Dem Kind ist der schräg eingeparkte rote Fiat zuerst aufgefallen. Die weiße Parkplatz-Markierung parallel zur Straße ist dem Fahrer offenbar Anlass zur Revolte gewesen: Das Auto steht auf der Fläche im 45-Grad-Winkel. Vielleicht ein Fahranfänger, vielleicht ein Scherzbold. „F-UN“ steht auf dem Nummernschild, wahrscheinlich nur ein Zufall, über den wir lachen können. Noch. Denn die auffallend schlechte Flächennutzung des unbekannten Parkers bleibt bestehen, Woche für Woche, unverändert.
Da hat jemand offenbar weder Lust auf Umparken noch auf Autofahren. Aber weil in Frankfurt nicht jeder überall dauerparken darf, schon gar nicht ohne Anwohnerparkausweis, klemmt irgendwann der erste Strafzettel unter dem Scheibenwischer. Weitere Wochen verstreichen. Die amtliche Mahnung verschwindet, das Auto nicht.

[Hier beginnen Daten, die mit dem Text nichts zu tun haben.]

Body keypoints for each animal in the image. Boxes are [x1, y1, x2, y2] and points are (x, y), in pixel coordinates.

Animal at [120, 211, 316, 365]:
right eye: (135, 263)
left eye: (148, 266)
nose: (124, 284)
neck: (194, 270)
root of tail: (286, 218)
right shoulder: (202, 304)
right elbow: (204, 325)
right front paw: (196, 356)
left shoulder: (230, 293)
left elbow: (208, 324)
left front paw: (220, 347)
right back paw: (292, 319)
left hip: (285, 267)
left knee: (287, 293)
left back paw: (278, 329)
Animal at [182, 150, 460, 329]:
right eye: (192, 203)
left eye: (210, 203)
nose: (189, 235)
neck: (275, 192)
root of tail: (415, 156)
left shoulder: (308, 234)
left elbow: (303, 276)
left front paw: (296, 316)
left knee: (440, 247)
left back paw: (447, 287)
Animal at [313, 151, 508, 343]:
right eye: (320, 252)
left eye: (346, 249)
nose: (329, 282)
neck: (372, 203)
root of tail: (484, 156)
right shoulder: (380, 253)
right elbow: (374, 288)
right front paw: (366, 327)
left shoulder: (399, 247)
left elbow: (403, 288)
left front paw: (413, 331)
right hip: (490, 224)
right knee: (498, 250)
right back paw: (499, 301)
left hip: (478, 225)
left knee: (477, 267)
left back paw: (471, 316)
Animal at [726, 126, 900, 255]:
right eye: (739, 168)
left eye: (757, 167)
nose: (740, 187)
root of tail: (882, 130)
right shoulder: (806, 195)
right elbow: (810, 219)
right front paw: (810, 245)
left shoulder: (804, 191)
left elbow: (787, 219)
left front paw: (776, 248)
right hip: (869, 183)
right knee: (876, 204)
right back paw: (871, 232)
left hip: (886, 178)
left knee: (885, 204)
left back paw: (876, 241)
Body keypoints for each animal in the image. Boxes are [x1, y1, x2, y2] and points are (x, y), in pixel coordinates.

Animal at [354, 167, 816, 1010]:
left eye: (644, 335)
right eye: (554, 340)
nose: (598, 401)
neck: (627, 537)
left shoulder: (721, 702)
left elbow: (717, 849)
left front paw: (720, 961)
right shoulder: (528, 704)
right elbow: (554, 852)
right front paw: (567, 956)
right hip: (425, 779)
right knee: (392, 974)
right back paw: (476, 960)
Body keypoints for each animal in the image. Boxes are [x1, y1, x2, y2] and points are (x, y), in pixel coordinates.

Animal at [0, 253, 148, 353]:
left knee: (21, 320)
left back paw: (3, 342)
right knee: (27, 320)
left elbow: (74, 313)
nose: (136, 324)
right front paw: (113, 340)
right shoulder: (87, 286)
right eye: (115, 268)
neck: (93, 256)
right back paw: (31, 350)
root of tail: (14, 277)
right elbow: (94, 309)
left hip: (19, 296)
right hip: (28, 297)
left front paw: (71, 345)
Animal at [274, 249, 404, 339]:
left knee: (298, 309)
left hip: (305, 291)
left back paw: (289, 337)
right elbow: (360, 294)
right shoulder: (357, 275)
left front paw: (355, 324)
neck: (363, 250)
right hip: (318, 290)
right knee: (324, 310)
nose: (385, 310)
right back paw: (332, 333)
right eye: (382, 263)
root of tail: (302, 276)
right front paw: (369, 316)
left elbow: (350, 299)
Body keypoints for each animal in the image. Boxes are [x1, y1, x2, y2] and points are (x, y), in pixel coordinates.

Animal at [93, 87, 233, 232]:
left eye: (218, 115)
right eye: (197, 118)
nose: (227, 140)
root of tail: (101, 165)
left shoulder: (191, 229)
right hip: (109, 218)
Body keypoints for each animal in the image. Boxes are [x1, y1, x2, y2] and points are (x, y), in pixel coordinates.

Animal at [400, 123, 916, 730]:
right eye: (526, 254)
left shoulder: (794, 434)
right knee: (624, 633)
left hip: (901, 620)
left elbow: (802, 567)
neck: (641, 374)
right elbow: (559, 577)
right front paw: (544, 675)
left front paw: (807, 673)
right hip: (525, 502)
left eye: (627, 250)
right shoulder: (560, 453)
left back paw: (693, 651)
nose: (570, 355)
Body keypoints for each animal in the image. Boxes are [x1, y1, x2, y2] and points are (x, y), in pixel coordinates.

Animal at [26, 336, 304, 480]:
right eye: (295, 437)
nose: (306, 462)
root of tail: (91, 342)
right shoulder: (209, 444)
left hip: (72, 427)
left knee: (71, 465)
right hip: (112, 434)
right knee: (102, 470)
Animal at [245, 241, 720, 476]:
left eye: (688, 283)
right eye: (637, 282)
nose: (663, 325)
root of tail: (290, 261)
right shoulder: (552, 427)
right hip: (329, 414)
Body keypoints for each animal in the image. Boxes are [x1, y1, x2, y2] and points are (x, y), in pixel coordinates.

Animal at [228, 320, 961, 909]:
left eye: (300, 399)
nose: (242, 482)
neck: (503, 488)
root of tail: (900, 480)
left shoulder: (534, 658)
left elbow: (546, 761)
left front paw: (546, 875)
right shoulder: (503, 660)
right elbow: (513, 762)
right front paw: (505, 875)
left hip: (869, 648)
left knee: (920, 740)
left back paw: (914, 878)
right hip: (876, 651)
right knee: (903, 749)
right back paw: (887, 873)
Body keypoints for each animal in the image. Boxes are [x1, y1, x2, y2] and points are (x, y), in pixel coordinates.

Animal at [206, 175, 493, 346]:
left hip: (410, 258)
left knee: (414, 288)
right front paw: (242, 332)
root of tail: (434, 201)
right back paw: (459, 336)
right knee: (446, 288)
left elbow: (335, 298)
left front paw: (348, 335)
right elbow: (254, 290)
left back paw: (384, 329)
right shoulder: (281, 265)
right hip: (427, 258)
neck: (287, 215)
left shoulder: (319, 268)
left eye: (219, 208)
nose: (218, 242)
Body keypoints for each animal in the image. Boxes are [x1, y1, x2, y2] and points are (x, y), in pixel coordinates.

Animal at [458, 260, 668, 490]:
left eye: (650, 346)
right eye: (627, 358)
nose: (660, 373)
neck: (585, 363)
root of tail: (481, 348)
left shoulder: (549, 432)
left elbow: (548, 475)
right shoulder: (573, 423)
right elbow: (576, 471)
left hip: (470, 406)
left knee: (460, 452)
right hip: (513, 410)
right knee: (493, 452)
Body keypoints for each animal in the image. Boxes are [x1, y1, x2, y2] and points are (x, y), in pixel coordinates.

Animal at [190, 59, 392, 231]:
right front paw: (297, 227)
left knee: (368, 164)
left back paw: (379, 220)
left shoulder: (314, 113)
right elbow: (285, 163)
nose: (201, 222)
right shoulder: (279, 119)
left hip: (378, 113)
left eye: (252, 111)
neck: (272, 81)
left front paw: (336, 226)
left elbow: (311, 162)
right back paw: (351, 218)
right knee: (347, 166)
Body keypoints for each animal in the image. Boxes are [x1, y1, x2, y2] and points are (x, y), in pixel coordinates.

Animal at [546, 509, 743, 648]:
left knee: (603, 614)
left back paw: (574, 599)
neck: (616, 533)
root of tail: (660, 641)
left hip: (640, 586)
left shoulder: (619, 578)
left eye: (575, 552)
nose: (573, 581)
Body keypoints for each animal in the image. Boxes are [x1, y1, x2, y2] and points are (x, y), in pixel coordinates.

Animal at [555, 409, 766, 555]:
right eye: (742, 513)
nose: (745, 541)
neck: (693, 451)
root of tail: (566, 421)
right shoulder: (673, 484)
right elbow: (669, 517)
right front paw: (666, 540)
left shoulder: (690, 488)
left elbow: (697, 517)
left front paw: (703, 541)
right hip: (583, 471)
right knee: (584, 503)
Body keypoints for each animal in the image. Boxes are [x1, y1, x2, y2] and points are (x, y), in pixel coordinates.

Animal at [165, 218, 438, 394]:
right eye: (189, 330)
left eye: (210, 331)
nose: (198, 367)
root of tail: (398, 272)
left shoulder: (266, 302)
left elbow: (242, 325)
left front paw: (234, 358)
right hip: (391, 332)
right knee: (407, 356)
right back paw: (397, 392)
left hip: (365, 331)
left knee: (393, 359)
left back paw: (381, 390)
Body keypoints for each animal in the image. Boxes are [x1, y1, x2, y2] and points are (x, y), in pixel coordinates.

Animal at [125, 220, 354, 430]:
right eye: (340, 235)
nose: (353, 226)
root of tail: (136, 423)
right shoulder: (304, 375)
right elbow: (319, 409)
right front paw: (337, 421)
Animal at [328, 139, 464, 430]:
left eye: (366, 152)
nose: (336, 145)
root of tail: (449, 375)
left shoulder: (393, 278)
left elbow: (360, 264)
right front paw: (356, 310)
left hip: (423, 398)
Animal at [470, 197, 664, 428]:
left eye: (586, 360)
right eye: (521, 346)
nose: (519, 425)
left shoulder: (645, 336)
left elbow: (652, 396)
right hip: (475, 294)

In einem Stadtteil wie diesem, in dem auch Anwohnerparkplätze nur noch in Erbfolge vergeben werden können, breitet sich langsam Missvergnügen aus. Die Nachbarn fangen zu reden an. Die Neugier wächst. Wer ist bloß dieser stoische Fahrverweigerer? Immer öfter werfen Passanten beim täglichen Gang vorbei am roten Fiat einen Blick ins Innere des Wagens, als könnte man dort mehr über den renitenten, aber unbekannten Besitzer erfahren. Ein Parkschein aus dem Automaten auf dem Armaturenbrett signalisiert wenigstens die Bereitschaft zur Regeltreue. Er gilt allerdings für einen ganz anderen Standort in der Stadt und ist nun auch schon seit Monaten abgelaufen. Immerhin hat hier jemand im Grundsatz das Konzept der Parkraumbewirtschaftung verstanden – wenn auch eher in einem historischen Kontext.
Auf dem Rücksitz liegt ein Badezimmerschränkchen, der Spiegel ist zerbrochen. Wollte hier jemand Sperrmüll entsorgen? Oder war er auf dem Weg zur Reparatur? Aber wie kann man es wochenlang ohne Spiegel im Bad aushalten? Und wo ist nun der ganze Klimbim untergebracht, der früher in dem Schränkchen aufbewahrt wurde?
Das Kind, die mitfühlende Seele, stellt sich ganz andere Fragen: Warum holt denn bloß niemand die beiden großen Säcke Katzenfutter aus dem Auto? Werden sie nicht mehr gebraucht? Oder sind – hoffentlich – noch alle Vorratsschränke voll davon, und ist die Katze wohlauf? Der Ärger über den dauerbesetzten Parkplatz wirkt neben so viel Mitgefühl fast schon peinlich und wird fortan schamhaft unterdrückt. Aber auch die Suche nach abgemagerten Katzen im Viertel bleibt ohne Erfolg.
Nach Monaten und einem zweiten ignorierten Strafzettel schaltet das Ordnungsamt einen Gang hoch. Nun klebt ein orangeroter Zettel am Fenster auf der Fahrerseite, die „Aufforderung zur Entfernung eines Kraftfahrzeugs“. Das Auto müsse sofort entfernt werden, sonst drohten eine Strafe von 1000 Euro und das Abschleppen des Autos. So steht es dort, als wolle man vor allem die Nachbarn beruhigen, dass nun endlich Bewegung in die Sache kommt – und die Hoffnung keimt, dass ein Stellplatz an der Straße frei wird, und die Suchenden am Abend wieder etwas bessere Chancen in der Parklotterie haben.
Doch es bleibt bei der dringend klingenden Aufforderung des Ordnungsamts. Sie klebt auch die nächsten zwei Monate unberührt und wirkungslos an der Scheibe. Bei Wind und Wetter. Vielleicht hat jetzt auch das Amt alle Hoffnung fahren lassen.
Doch an einem Sommermorgen, etwa fünf Monate nach seinem Auftauchen, ist der rote Fiat plötzlich verschwunden. Abgeschleppt oder doch auf eigenen Rädern davongefahren? Keiner hat etwas gesehen oder gehört. Der Platz ist wieder frei und wird sofort zurückerobert. Und doch fehlt nun plötzlich etwas Vertrautes, ein die Nachbarschaft verbindendes Rätsel, das nun auf immer ungelöst bleiben wird.